La instrumentación es amplia, usando además de la cuerda habitual, tres flautas, dos oboes, un corno inglés, dos clarinetes, un clarinete bajo, dos fagots, un contrafagot, cuatro trompas, tres trompetas, tres trombones, una tuba, tres timbales, triángulo, un par de platillos y un bombo.

Además a esta instrumentación, que será habitual en la orquestación moderna, se añade el órgano y un piano, tocado a dos o a cuatro manos. La obra está dividida en dos secciones, cada una conteniendo dos partes, con lo cual se crea la forma tradicional de cuatro movimientos.

Después de una breve introducción en adagio, aparece el allegro moderato con parte del tema principal parecido al Dies irae, una melodía asociada con la muerte. El tema será el motivo principal de toda la obra. El segundo tema es derivado del mismo motivo. Estos temas se transforman durante la sección de desarrollo. El final se encadena con el segundo movimiento, poco adagio, el más conocido debido a la romántica melodía de su tema principal. Es presentado por la cuerda con los acordes del órgano. Cuando el tema es tomado por la madera varía su dinámica haciéndolo más enérgico. Luego vuelve al tema original y antes de terminar encontramos una brillante interpretación de la madera apoyada por el órgano.

La segunda parte empieza con un scherzo, presentando un tema agresivo y enérgico, una variación del tema principal de la obra. En el trío entra el piano con rápidas escalas y arpegios. Vuelve el scherzo y cuando parece que se va a repetir el trío se introduce un nuevo tema interpretado por los bajos, derivado también del principal.
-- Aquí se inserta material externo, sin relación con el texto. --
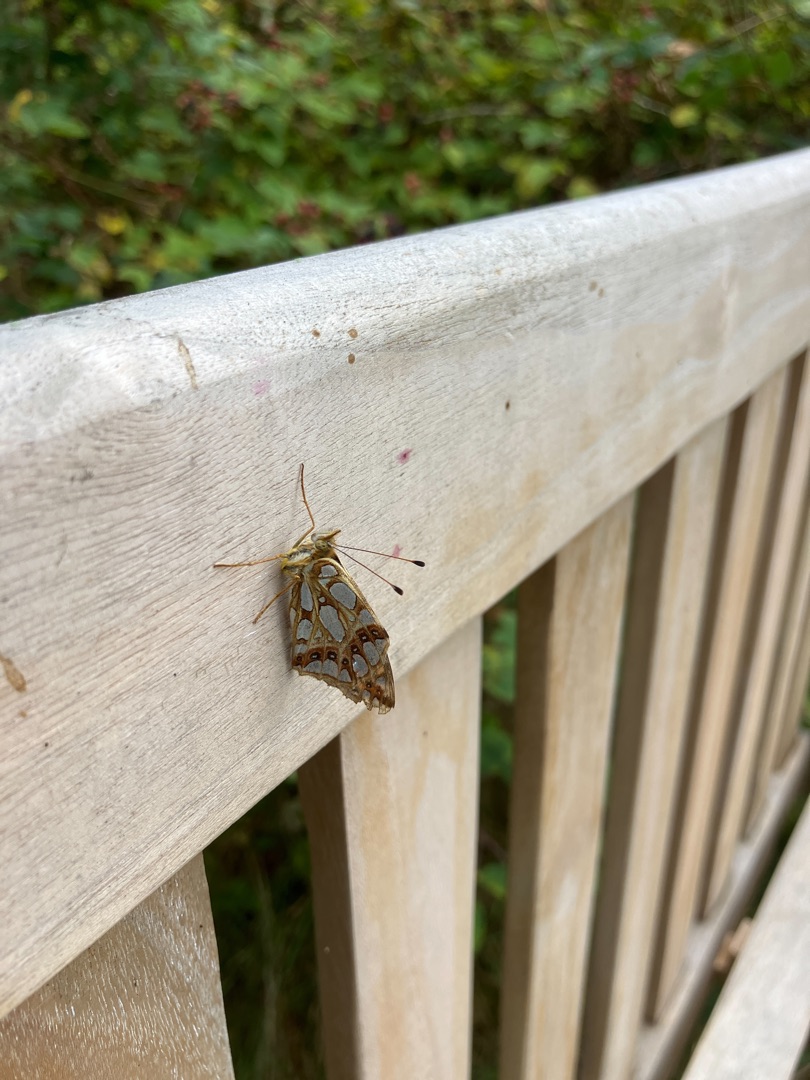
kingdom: Animalia
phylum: Arthropoda
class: Insecta
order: Lepidoptera
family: Nymphalidae
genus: Issoria
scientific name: Issoria lathonia
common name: Storplettet perlemorsommerfugl
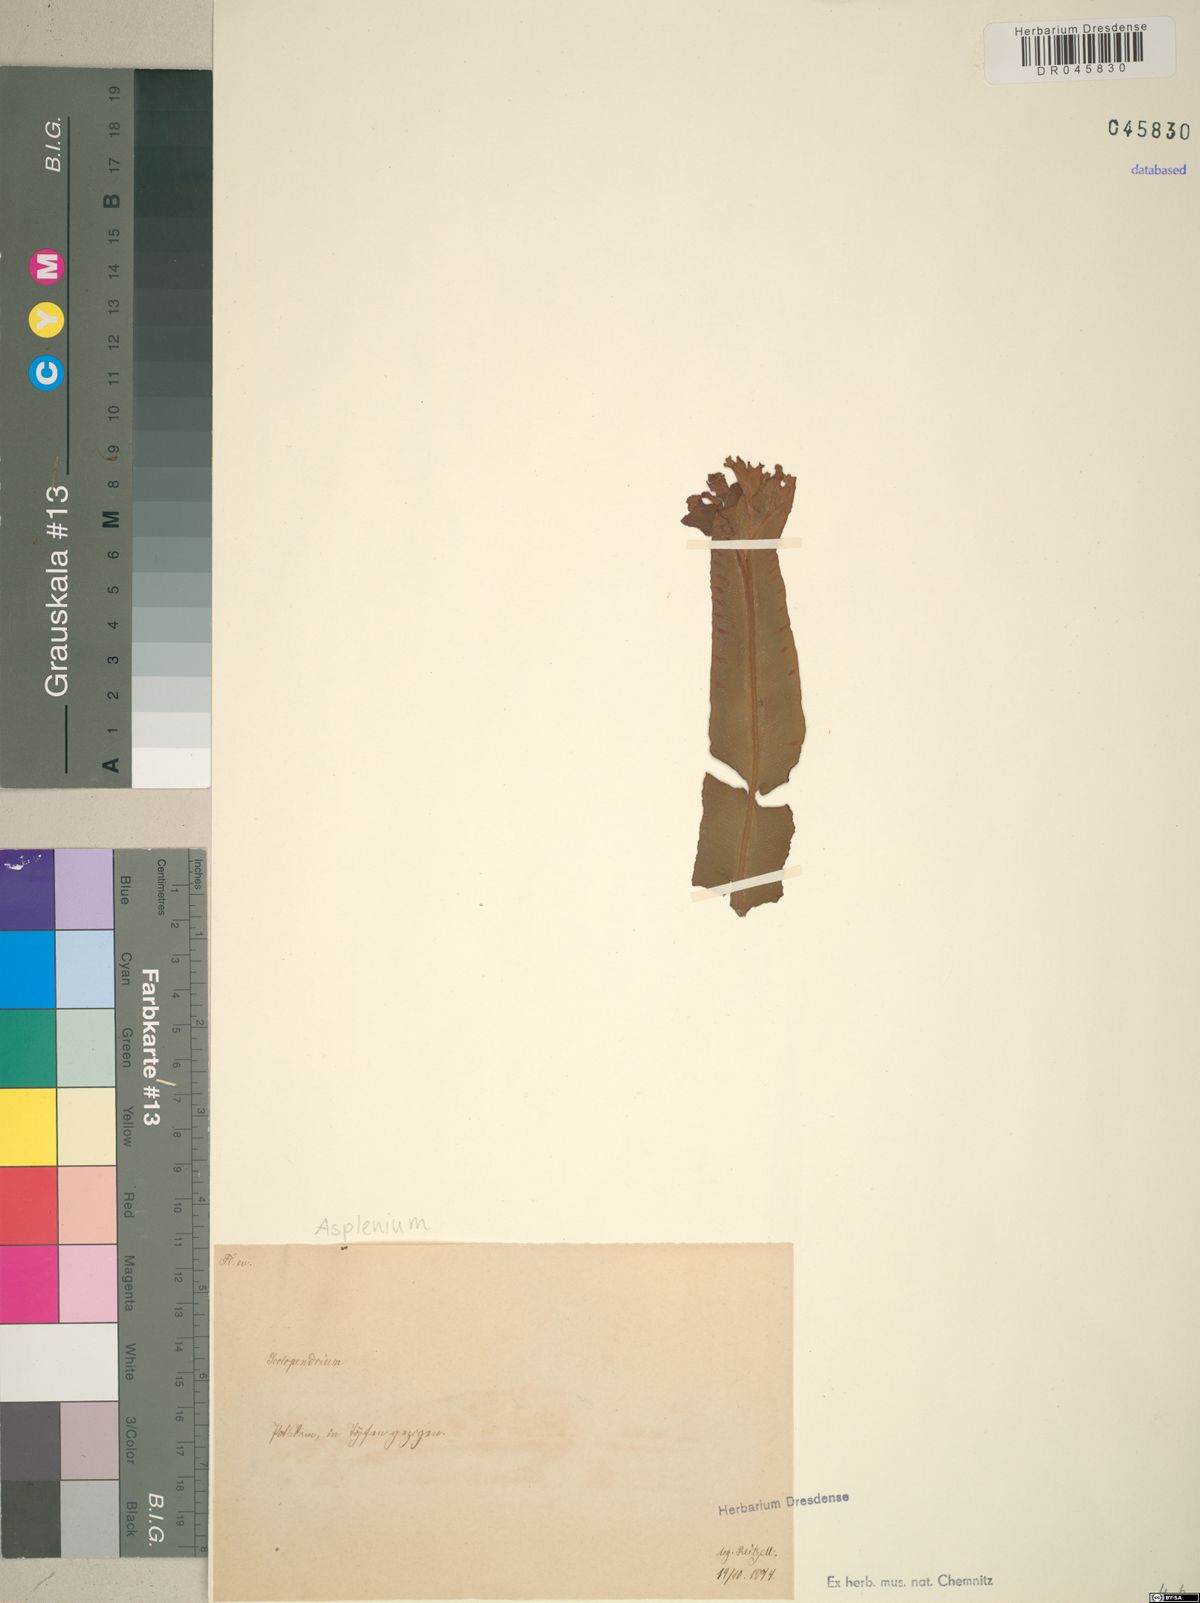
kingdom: Plantae
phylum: Tracheophyta
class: Polypodiopsida
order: Polypodiales
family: Aspleniaceae
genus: Asplenium
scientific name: Asplenium
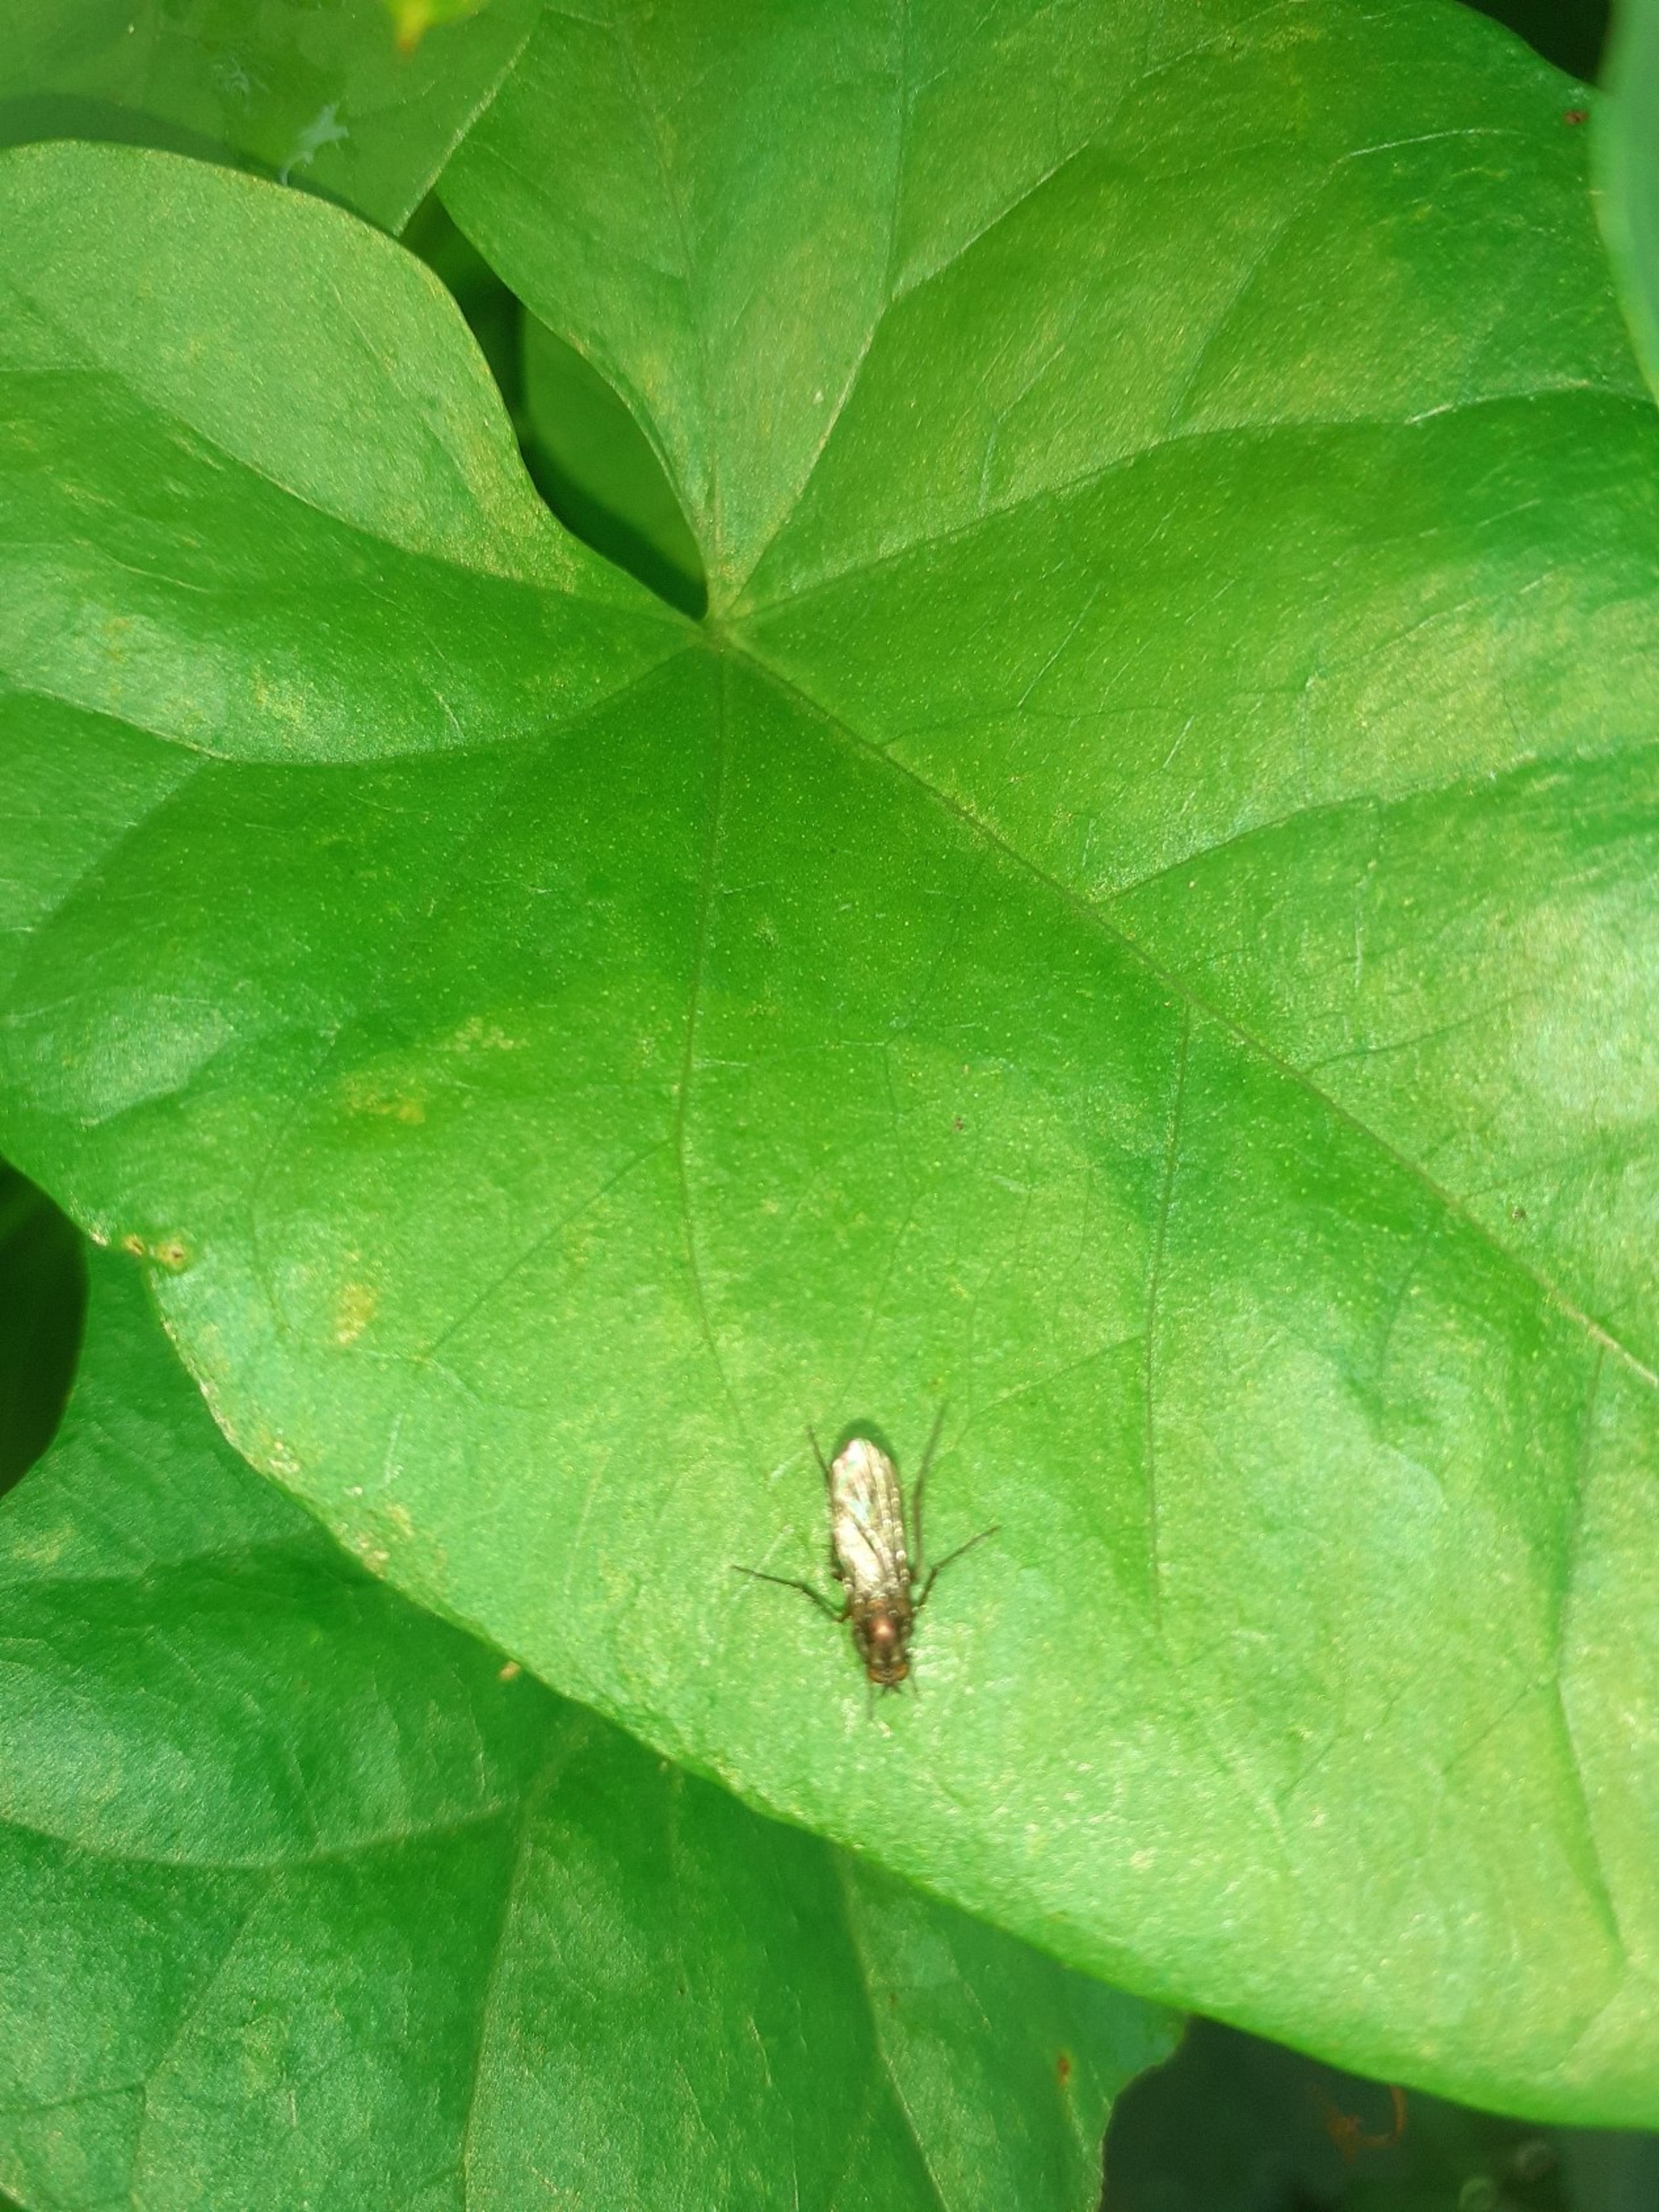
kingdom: Animalia
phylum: Arthropoda
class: Insecta
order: Diptera
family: Dolichopodidae
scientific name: Dolichopodidae
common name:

El movimiento final se interpreta sin interrupción. Empieza en modo maestoso con un poderoso acorde del órgano. Vuelve el tema principal todavía más parecido al Dies irae. Después de una breve frase más tranquila, el órgano se une a la orquesta en una brillante interpretación del tema. Después de la sección de desarrollo, la sinfonía termina con una solemne coda, de modo esplendoroso, en un luminoso do mayor.

En 1888 Saint-Saëns cae en una gran depresión pensando en el suicidio. Se recupera retirándose cierto tiempo en Argelia. Viaja mucho por todo el mundo, despertando su interés Argelia y Egipto, que le inspiran varias obras. Visita lugares tan distantes como Argentina, Uruguay, donde compone su himno nacional, Ceilán, Saigón, Portugal y Grecia. A pesar de vivir hasta 1921 no compone ninguna otra sinfonía. “Con la tercera sinfonía he dado todo lo que podía dar. No lo podría hacer nuevamente”, es la explicación que dio su autor.

Después de 1890 es aclamado tanto en Gran Bretaña con en Estados Unidos, como uno de los mayores compositores de Francia, cosa que no ocurre en su patria. En 1915 realiza una brillante gira de conciertos a través de Estados Unidos. Muere en Argelia el 16 de diciembre de 1921, donde se había retirado en compañía de sus perros. Entre sus alumnos encontramos a Fauré y a Messager.